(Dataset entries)
╔══
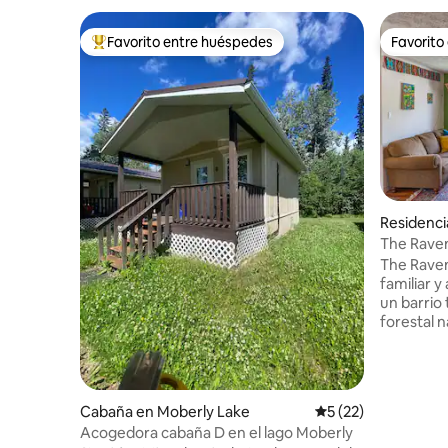
Favorito entre huéspedes
Favorito
De los mejores en Favorito entre huéspedes
Favorito
Residenci
The Rave
de avent
The Raven
familiar 
un barrio
forestal n
Estamos a
de la ciud
cuatro ca
patio abi
Cabaña en Moberly Lake
Calificación promed
5 (22)
donde se 
Acogedora cabaña D en el lago Moberly
un lugar i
╚══
Job
Each entry should be transcribed exactly as given, with pictures omitted.

Expected output
Favorito entre huéspedes
Favorito
De los mejores en Favorito entre huéspedes
Favorito
Residenci
The Rave
de avent
The Raven
familiar 
un barrio
forestal n
Estamos a
de la ciud
cuatro ca
patio abi
Cabaña en Moberly Lake
Calificación promed
5 (22)
donde se 
Acogedora cabaña D en el lago Moberly
un lugar i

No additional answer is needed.